[Opening Data in this exercise section]

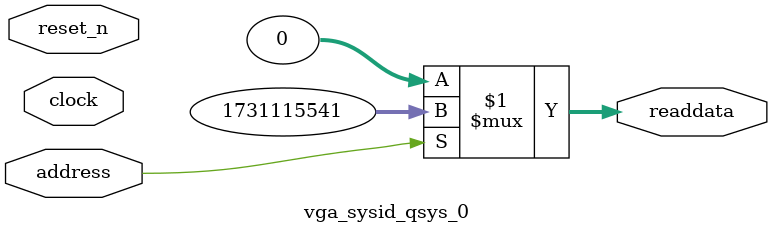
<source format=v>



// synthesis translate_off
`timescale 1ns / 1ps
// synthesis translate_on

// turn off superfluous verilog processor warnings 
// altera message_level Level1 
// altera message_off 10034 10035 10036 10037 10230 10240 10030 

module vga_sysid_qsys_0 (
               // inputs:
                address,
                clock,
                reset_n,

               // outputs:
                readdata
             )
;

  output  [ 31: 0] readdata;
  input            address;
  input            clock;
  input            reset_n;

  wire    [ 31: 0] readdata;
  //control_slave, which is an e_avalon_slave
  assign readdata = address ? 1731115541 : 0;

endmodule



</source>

[Closing Data in this exercise section]

* _Task statement_
No picture is to appear in the copy; every entry above is otherwise to be printed verbatim.

* _Expected answer_
<source format=v>



// synthesis translate_off
`timescale 1ns / 1ps
// synthesis translate_on

// turn off superfluous verilog processor warnings 
// altera message_level Level1 
// altera message_off 10034 10035 10036 10037 10230 10240 10030 

module vga_sysid_qsys_0 (
               // inputs:
                address,
                clock,
                reset_n,

               // outputs:
                readdata
             )
;

  output  [ 31: 0] readdata;
  input            address;
  input            clock;
  input            reset_n;

  wire    [ 31: 0] readdata;
  //control_slave, which is an e_avalon_slave
  assign readdata = address ? 1731115541 : 0;

endmodule



</source>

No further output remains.